We'll see going forward what will happen when Ms Kaljulaid tasks Jüri Ratas with forming a government and meets with the new cabinet's problematic or unknown candidates for minister. After all, the president promised in a radio interview with ERR's Mirko Ojakivi that she would definitely meet with those whose plans she either couldn't understand or knew nothing about. For those who can read between the lines, there is a quite a bit of judgment there.
Weighing up the new ministers should be the goal of these meetings.
The 'Deep State' and sketchy social media posts
Picture this for a minute. President talking to candidate for Minister of the Interior Mart Helme about the possibility or rather the impossibility of the "deep state" and the network of influence supported by it. With candidate for Minister of Rural Affairs Mart Järvik, she asks about his sketchy social media posts, the importance of EU agricultural support negotiations, and the new minister's wish to restore Estonian rural life as it was in the 1930s (by the bye, in summer 1939, a total of 4,756 Poles worked on farms here due to people leaving and the resulting labour shortage).
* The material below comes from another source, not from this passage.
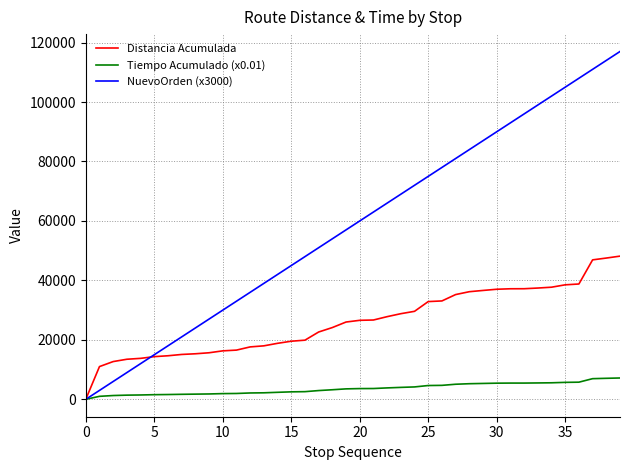

Is this an area chart (filled region under the line)?

No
It would be appropriate to talk about conservative fiscal policy with candidate for Minister of Finance Martin Helme. It would be fitting to talk to candidate for Minister of Foreign Trade and IT Marti Kuusik about his doubts about e-elections. She could discuss with Urmas Reinsalu, the candidate for Minister of Foreign Affairs, whether and how to keep Estonian internal and foreign policy independent of one another, and ask whether and when the new minister would present the government with a letter to the Secretary-General of the UN that would dilute the support Estonia demonstrated for the UN's Global Compact for Migration a few months ago.
If doubt is cast on anyone's fitness for a position as minister in the course of these discussions, the Constitution has tied the president's hands — the government presented by the prime minister must be appointed to office by the president. President Lennart Meri once tried to eclipse the Constitution, when in January 1994 he rejected Prime Minister Mart Laar's proposal to dismiss Toomas Sildmäe as miniser and appoint Heiki Kranich as minister. Ultimately even Lennart Meri, the first head of state of the newly reindependent Estonia, had to bend to the Constitution — Sildmäe was dismissed, and Kranich was installed.
If Kersti Kaljulaid now appoints all of these candidates for minister after meeting with them, despite her personal opinion and part of the public's expectations, with her signature she will be recognising Jüri Ratas' candidates to be suitable for the government.
Ratas doesn't follow good practice
Of course the president can tell us what she thinks of someone's views and previous statements. Only that then she is still in the same trenches she tried to climb out of by not going to Sunday's "Kõigi Eesti" concert, she has already gotten involved, and she cannot take that step back.
Regardless of whether their name is Meri, Rüütel, Ilves or Kaljulaid, the president, who is the senior leader of national defence and who represents Estonia in international relations, has considered it good practice for the chairperson of the party forming the government to discuss with the head of state the candidacies for the ministers of defence and foreign affairs, as well as inform them of the possible names of the new ministers of the interior, justice, finance and economics. All of these ministers together with the prime minister and the president of the Riigikogu belong to the National Defence Council, which the president convenes when necessary.
It is unknown how this worked during the negotiations for the formation of the KEI coalition — the Centre, EKRE, Isamaa coalition.
In any case, Jüri Ratas is keeping a worried eye on all of this. The road to taking office in his second government is a bumpy one. And there is at least two weeks to go, apparently until 29 April, until his new ministers give their oaths of office before the Riigikogu.